Photo:ITAR-TASS"We would not like Baikonur to ruin," Talgat Musabayev, Head of the National Space Agency of Kazakhstan, said in an interview, itar-tass.com reports.
At the end of last year, the governments of Russia and Kazakhstan fixed a roadmap for the use and development of the space launch facilities of the Baikonur cosmodrome and of the city of the same name.
Talgat Musabayev, Head of the National Space Agency of Kazakhstan, told the newspaper Izvestia about the rules according to which the world's largest space launch center would begin to operate in future.
"Changes will concern the launch complex for Zenit carrier rockets and Baikonur city proper. In point of fact, we agreed on arrangements for their joint use and servicing. We agreed on that and recorded it on paper that a project for the establishment of a space rocket complex 'Baiterek' will be implemented with the use of the carrier rocket Zenit.
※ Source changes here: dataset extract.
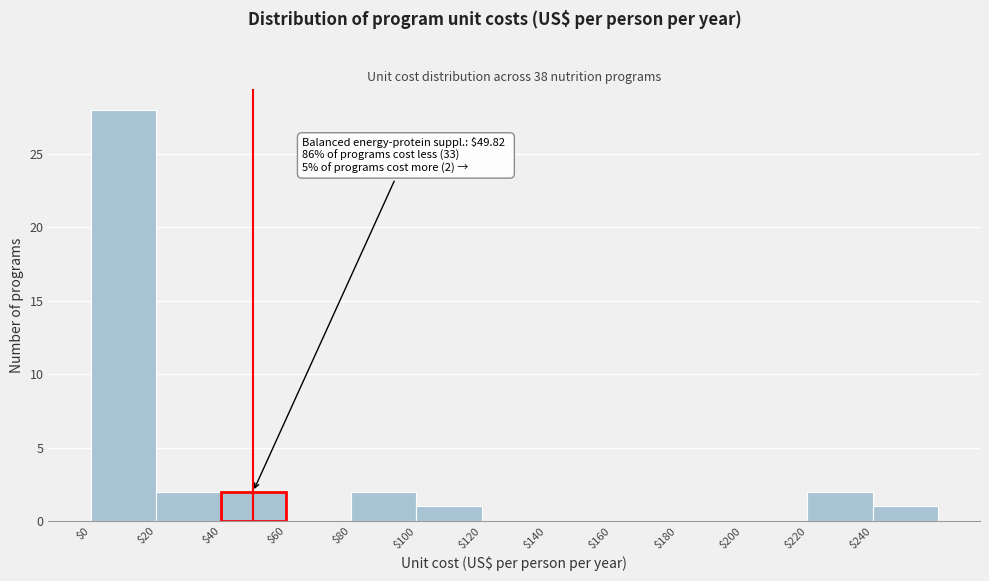

Over which range of the x-axis is the bar tallest?

0 to 20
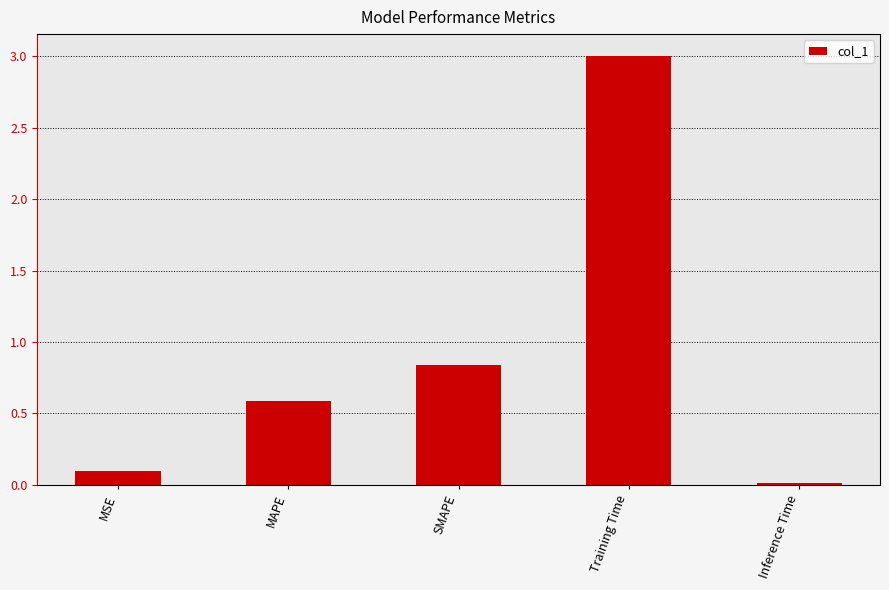

Which has a higher value, MAPE or Training Time?

Training Time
Before January 2015 that complex will be withdrawn from Russia's lease holding and turned over to Kazakhstan which will assume spending on its maintenance — about $10 million. However, this also refers to a joint use of the complex.... We also plan in future to upgrade Zenit space rocket so as to develop on the basis of the complex a heavy-duty space rocket capable of replacing Proton subsequently. We also agreed to mull the possibility of co-development of a light-class rocket for Baikonur," Musabayev said. He emphasized that Kazakhstan "eyes becoming a space faring power".
"Neither me nor any sober-minded person in Kazakhstan wants Russia to quit Baikonur. We are partners and allies, and it is normal to have joint strategic projects for this level of interstate interaction. If Russia gets minded sometime in the future to quit Baikonur, we would not like Baikonur to ruin. We shall do everything we can for the Baikonur to remain the gate into the outer space, and we shall be implementing the space program on our own," Musabayev pointed out.